The decline was particularly sharp in technology stocks, often referred to as the "Magnificent 7," a group of tech giants driving market performance. Every one of these companies, with the exception of Meta (formerly Facebook), experienced significant declines. Leading the sell-off was Tesla, which saw its stock price drop by a staggering 45%. Tesla, heavily reliant on global supply chains and exposed to Chinese manufacturing and sales, was particularly vulnerable to the trade tensions between the U.S. and China. This sharp correction reflected the broader fear that the escalating tariff war would stifle growth for major corporations with international operations.
The uncertainty in traditional markets also extended to the cryptocurrency sector, where speculative assets like Bitcoin (BTC) and Ethereum (ETH) suffered massive corrections. By March 2025, Bitcoin had plunged below the $80,000 level, while Ethereum was trading under $2,000—both a significant fall from their highs in previous years.
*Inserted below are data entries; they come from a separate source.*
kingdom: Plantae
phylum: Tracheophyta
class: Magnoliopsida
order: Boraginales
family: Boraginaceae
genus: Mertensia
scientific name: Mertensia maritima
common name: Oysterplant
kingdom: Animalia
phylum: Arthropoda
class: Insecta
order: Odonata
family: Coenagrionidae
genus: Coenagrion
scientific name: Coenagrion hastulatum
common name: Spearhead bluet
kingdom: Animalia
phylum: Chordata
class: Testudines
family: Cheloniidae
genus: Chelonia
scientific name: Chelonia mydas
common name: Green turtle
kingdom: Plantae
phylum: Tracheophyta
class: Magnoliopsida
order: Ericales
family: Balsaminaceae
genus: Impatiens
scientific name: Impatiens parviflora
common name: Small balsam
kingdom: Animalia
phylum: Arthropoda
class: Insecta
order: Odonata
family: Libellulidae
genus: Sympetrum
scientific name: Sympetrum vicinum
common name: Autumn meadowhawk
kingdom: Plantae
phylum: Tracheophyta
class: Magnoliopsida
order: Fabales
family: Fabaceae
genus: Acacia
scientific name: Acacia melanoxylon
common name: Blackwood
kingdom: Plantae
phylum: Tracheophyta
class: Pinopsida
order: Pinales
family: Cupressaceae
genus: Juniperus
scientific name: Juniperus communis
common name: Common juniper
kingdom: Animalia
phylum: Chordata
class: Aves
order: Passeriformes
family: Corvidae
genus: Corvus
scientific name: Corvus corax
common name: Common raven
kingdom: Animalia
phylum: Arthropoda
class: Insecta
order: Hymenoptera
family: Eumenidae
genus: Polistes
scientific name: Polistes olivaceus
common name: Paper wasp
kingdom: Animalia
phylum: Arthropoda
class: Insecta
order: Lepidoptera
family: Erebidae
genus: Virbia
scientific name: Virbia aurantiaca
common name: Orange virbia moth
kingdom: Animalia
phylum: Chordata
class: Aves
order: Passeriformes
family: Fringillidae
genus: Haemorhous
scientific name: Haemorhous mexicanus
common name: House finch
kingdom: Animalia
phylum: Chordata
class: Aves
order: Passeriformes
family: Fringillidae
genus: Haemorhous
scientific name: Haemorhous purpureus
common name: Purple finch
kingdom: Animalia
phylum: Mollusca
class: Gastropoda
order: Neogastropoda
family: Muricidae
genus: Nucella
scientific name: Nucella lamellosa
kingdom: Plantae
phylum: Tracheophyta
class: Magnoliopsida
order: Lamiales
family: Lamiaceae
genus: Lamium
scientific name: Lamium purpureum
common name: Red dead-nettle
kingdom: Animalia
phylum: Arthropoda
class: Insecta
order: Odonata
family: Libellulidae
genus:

The rapid decline in cryptocurrency prices was partially driven by the broader sell-off in risk assets, as investors moved away from volatile markets due to fears of prolonged economic slowdown fueled by the tariff wars.
The threat of tariffs on imports of technology-related goods, particularly from China, was especially concerning for the crypto industry. China plays a critical role in the global supply of electronics and semiconductors, both of which are vital for cryptocurrency mining operations. The fear of higher costs, along with the uncertainty in global trade policies, dampened investor sentiment in the digital asset space.
As the tariff war continued, the U.S. dollar began to weaken in response to expectations of slower economic growth in the U.S. due to the ongoing trade tensions. Analysts and economists had forecasted a deceleration in American economic growth for the rest of 2025, as tariffs raised costs for both consumers and businesses. This economic slowdown led to expectations of potential interest rate cuts by the Federal Reserve, which weighed on the U.S. dollar. A weaker dollar typically signals lower demand for U.S. goods in international markets, further complicating the trade deficit Trump sought to address.
In tandem, crude oil prices also saw a decline, reflecting broader concerns about global economic growth. The slowdown in the U.S. economy, combined with the trade war, stoked fears of reduced demand for oil. Despite attempts by OPEC to stabilize prices, oil dipped as investors priced in the potential for a sustained economic downturn. The energy sector, already facing headwinds from rising input costs due to tariffs, found itself in a challenging position as global demand forecasts were slashed.
The tariff war initiated by Donald Trump in his second term created a ripple effect of uncertainty and volatility across global markets. The erratic implementation of tariffs on China, along with the looming threats of tariffs on Mexico and Canada, left investors unsure about the future of international trade. The result was a massive sell-off in equities, with major indices entering correction territory, and significant downturns in both cryptocurrency markets and commodities like crude oil.
As the U.S. dollar weakened and economic growth forecasts declined, the uncertainty surrounding trade policies became a critical challenge for businesses and investors. This period of unpredictability demonstrated how sensitive global markets are to shifts in trade policies, and how prolonged uncertainty can erode confidence in even the strongest economies. The lingering question now is how long these effects will persist and whether the global market will find stability in the face of continued geopolitical tensions.